Earlier reports highlighted the poor outcome of patients with CNS involvement undergoing ASCT with CNS involvement, compared with patients with systemic relapse alone. However, recent case series have suggested that long-term survival may be achieved in selected patients undergoing intensive therapy and ASCT. A recent international retrospective collaboration reported that patients treated with ASCT (most commonly using thiotepa and carmustine) had improved 3-year survival compared with those not receiving intensive therapy (42% vs 14%). It is likely that patient selection is partly responsible for these improved results, because the cohort reported was younger overall (median age 58 years) than expected for patients with DLBCL, and those undergoing ASCT had better performance status and chemotherapy-sensitive disease, compared with those not transplanted.
However, prospective trials of ASCT have recently been reported, supporting the observation from retrospective series that some patients with secondary CNS lymphoma may benefit from this approach.
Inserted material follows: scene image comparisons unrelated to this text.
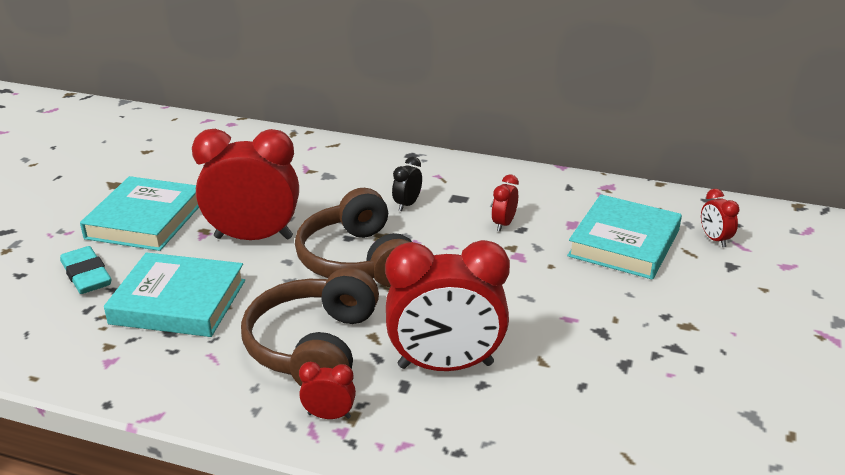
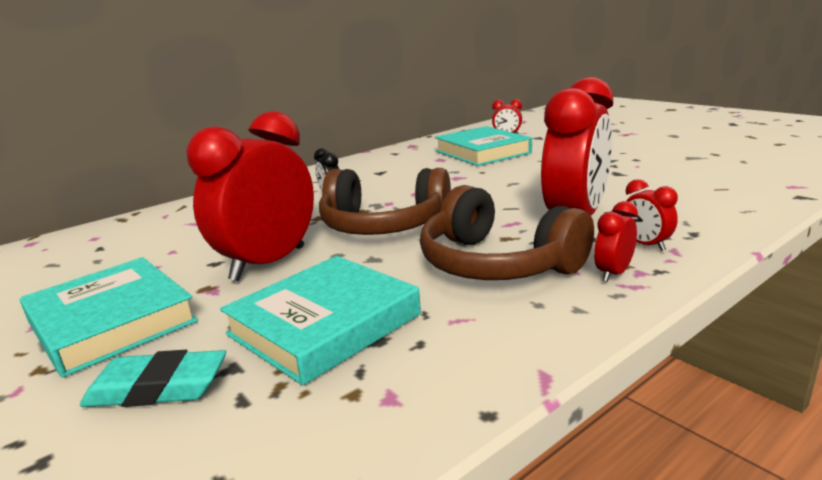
camera: 55 degrees left, 10 degrees down
(503, 224) = (410, 174): red clock -> red clock (645, 245)

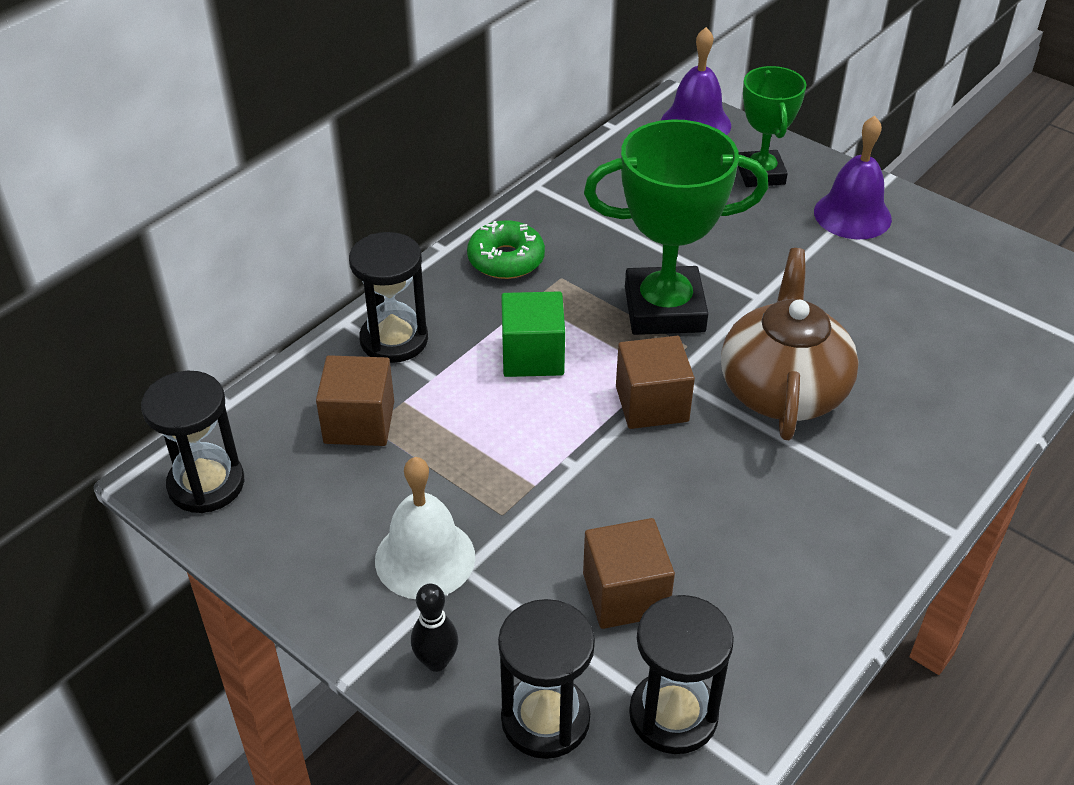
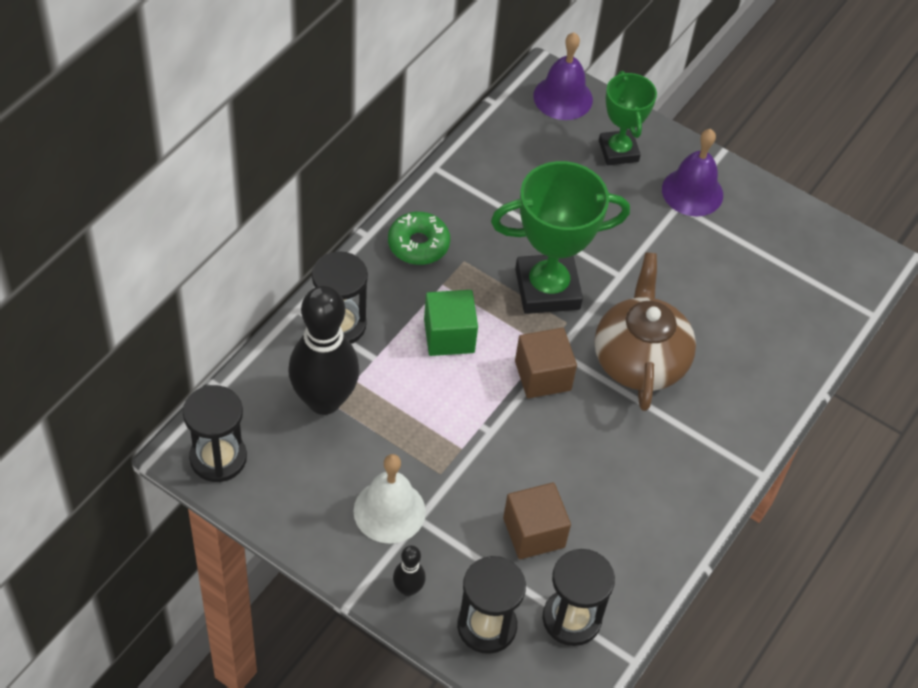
camera: 10 degrees left, 10 degrees up
(359, 422) = (324, 400): brown cube -> black bowling pin

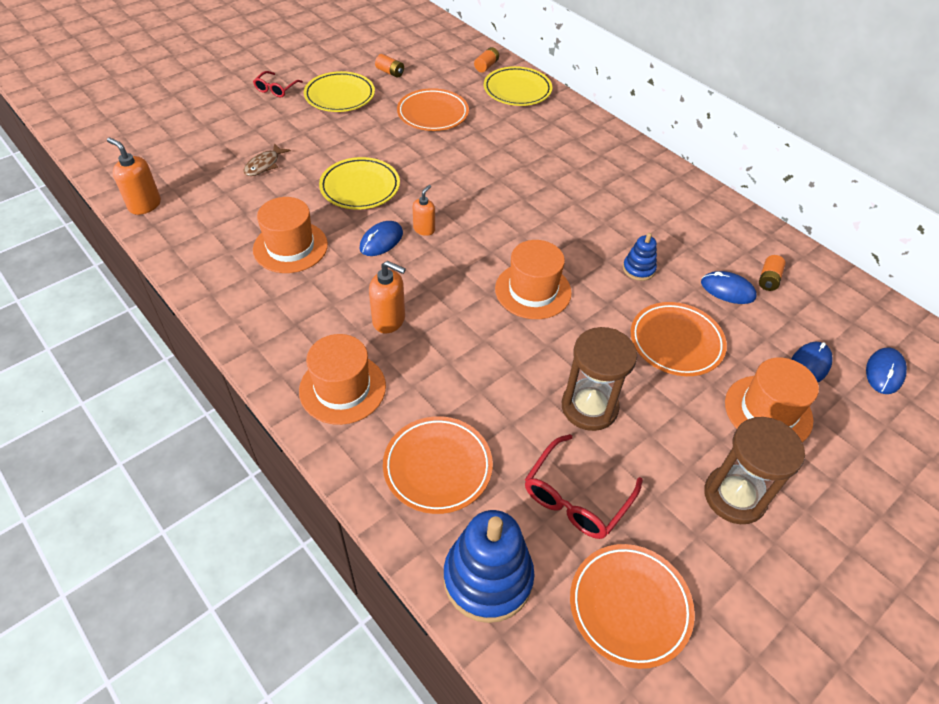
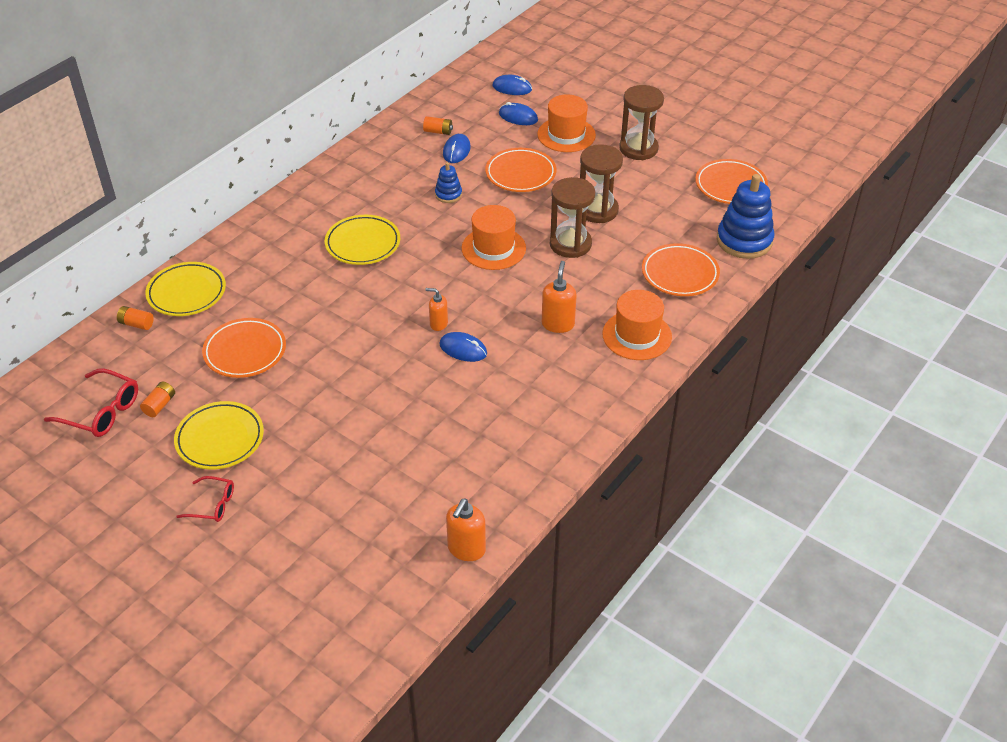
camera: 100 degrees left, 5 degrees down
(264, 165) = (370, 468): brown fish -> none
(290, 247) = (492, 410): orange hat -> none
(360, 187) = (389, 381): yellow plate -> yellow plate (363, 243)
(525, 362) = (570, 244): none -> brown hourglass
(576, 497) = (671, 210): red glasses -> red glasses (102, 412)

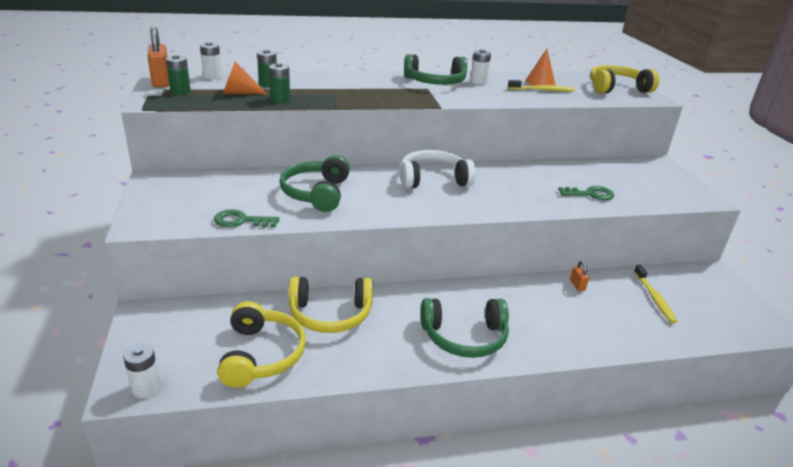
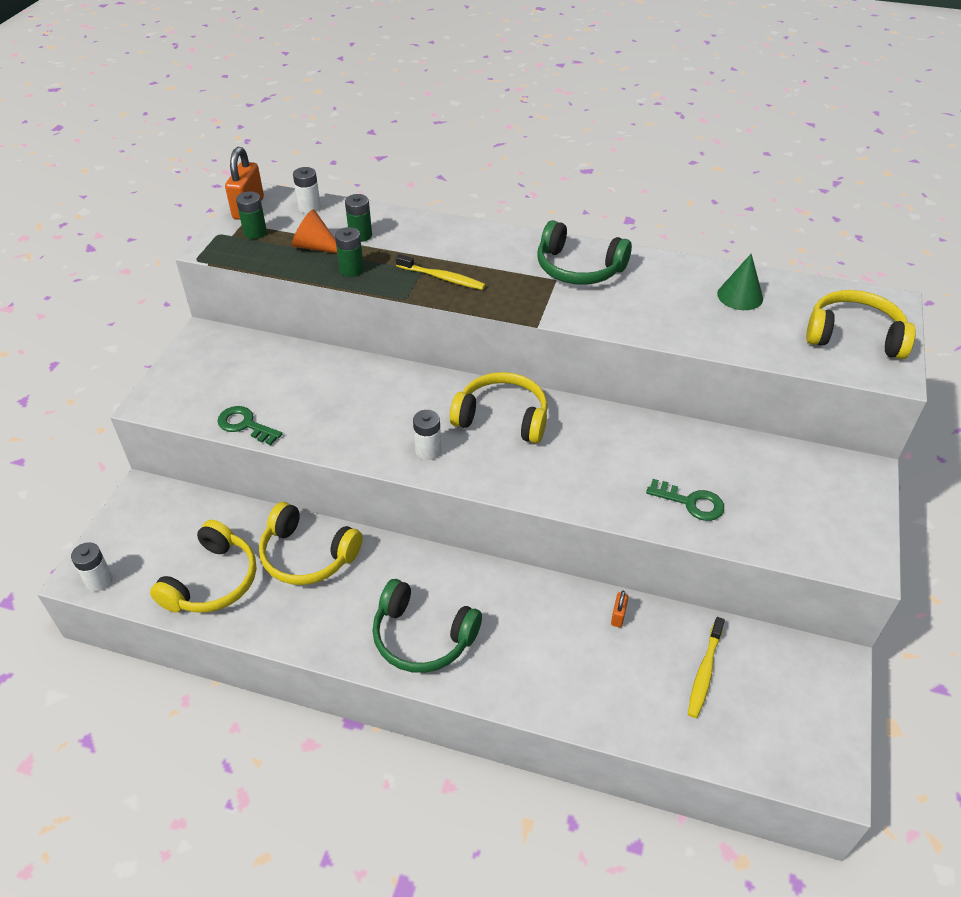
camera: 30 degrees right, 15 degrees up
(316, 193) = (350, 404): green headphones -> none
(433, 179) = (502, 417): white headphones -> yellow headphones
(478, 82) = (643, 278): white battery -> white battery (428, 451)
(540, 82) = (740, 296): orange cone -> green cone
(542, 90) = (723, 317): yellow toothbrush -> yellow toothbrush (442, 278)

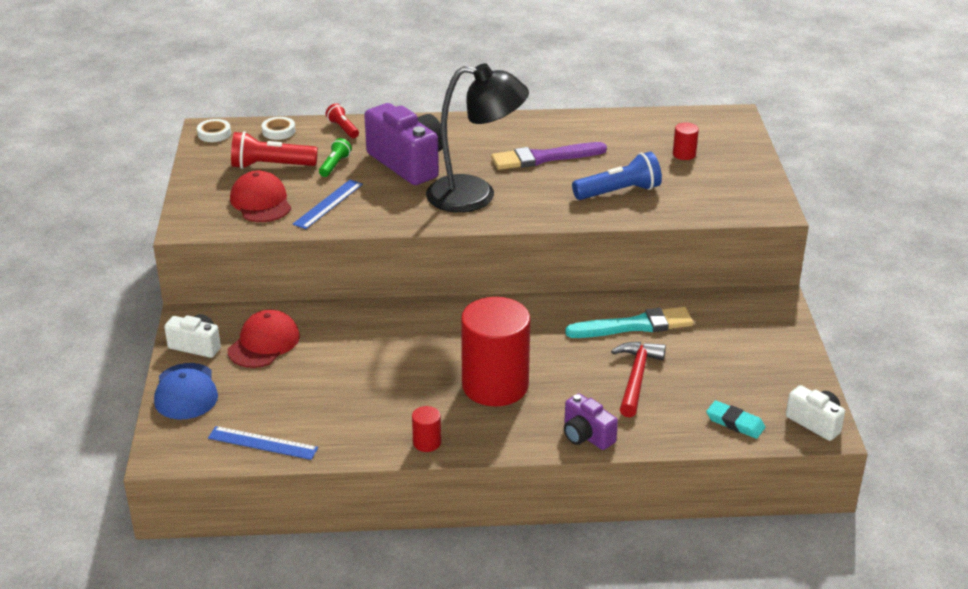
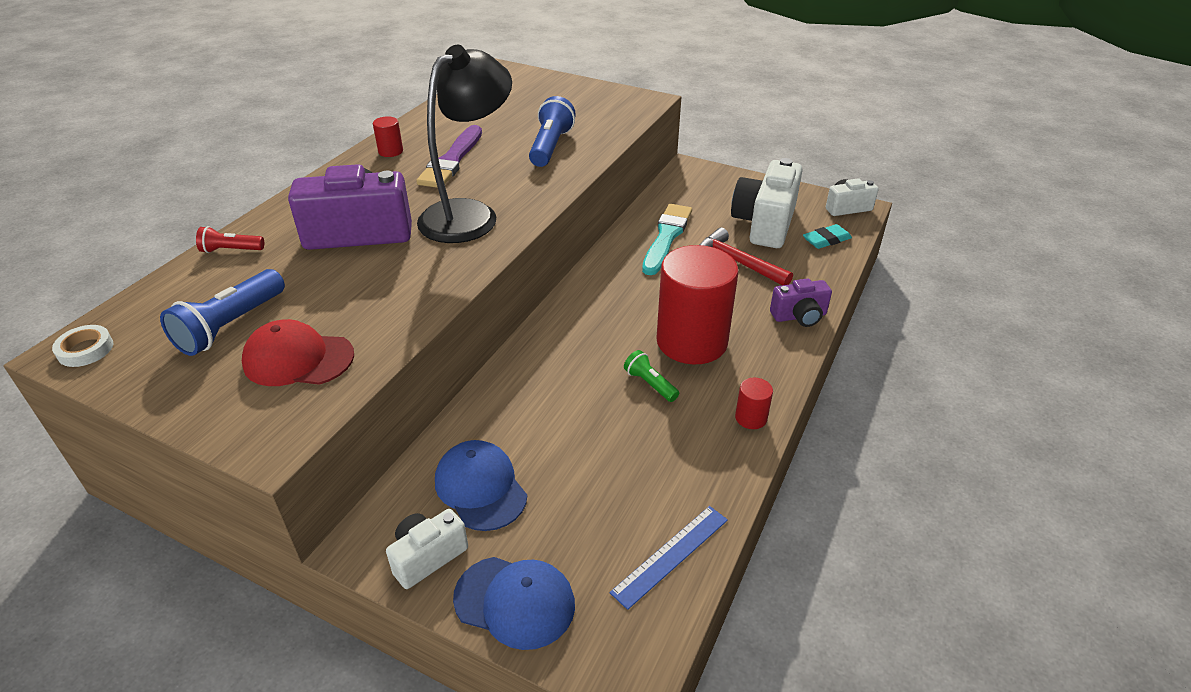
camera: 60 degrees left, 5 degrees up
(264, 343) = (480, 487): red cap -> blue cap
(271, 166) = (230, 326): red flashlight -> blue flashlight
(278, 131) = (164, 296): white tape -> none
(328, 204) = (368, 309): blue ruler -> none
(335, 165) = (296, 279): green flashlight -> green flashlight (650, 384)
(684, 154) = (529, 104): red cylinder -> red cylinder (390, 151)
(721, 376) = (764, 224): none -> white camera

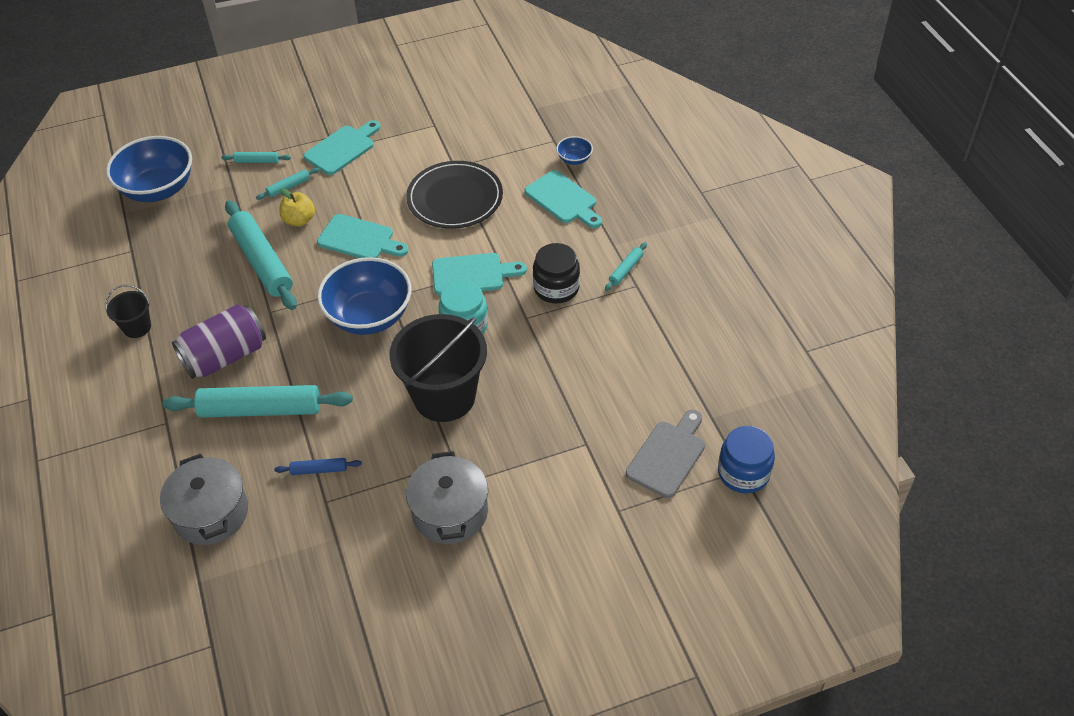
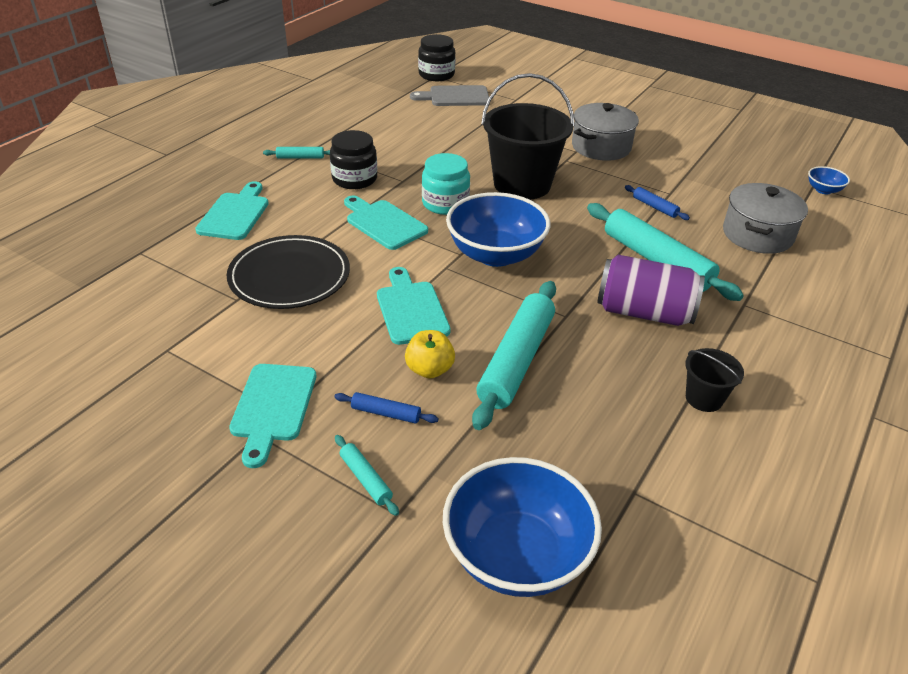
camera: 130 degrees left, 10 degrees down
(289, 187) = (386, 413): turquoise rolling pin -> blue rolling pin
(342, 148) = (273, 407): turquoise cutting board -> turquoise cutting board turned 90 degrees counterclockwise
(574, 159) = (165, 229): blue bowl -> blue bowl (823, 190)
(743, 473) = (436, 75): blue jar -> black jar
Korfel and colleagues evaluated induction treatment in 30 patients (6 with systemic involvement at study entry) with 2 cycles of HD-MTX and ifosfamide and IT liposomal ara-C, followed by high-dose cytarabine and thiotepa for stem cell mobilization. Twenty patients had a CR or PR to induction treatment and 24 proceeded to high-dose therapy with carmustine, thiotepa, and etoposide. Two-year time to treatment failure (TTF) was 49% for the whole cohort and 58% for those undergoing ASCT; OS at 2 years was 63%. Thirteen of 16 patients with treatment failure had CNS progression.
Ferrari and colleagues reported a phase II multicenter study of high-dose sequential therapy in 38 patients with secondary CNS involvement with (n = 23) or without (n = 15) concomitant systemic lymphoma. Induction therapy consisted of rituximab with HD-MTX, cytarabine, and IT liposomal ara-C; responding patients had stem cell mobilization with ara-C or MTX, followed by additional therapy for those with systemic DLBCL. Twenty patients underwent intensive therapy with carmustine and thiotepa followed by ASCT. The CR rate to all therapy was 20 out of 38; event-free survival at 5 years was 40%, with events including progressive disease (PD) in 10 patients, relapse from CR in 7, and toxic death in 4 patients. Thirteen patients experienced relapse or progression in the CNS.
Intensive therapy and ASCT are appropriate therapy for patients with CNS relapse, with or without systemic recurrence, following response to CNS-directed therapy; high-dose therapy regimens containing agents that cross the blood-brain barrier, such as thiotepa and carmustine (with or without etoposide), seem to produce the best results. Regimen-related toxicity is significant but manageable with these approaches, and long-term follow-up of neurocognitive function in survivors is needed.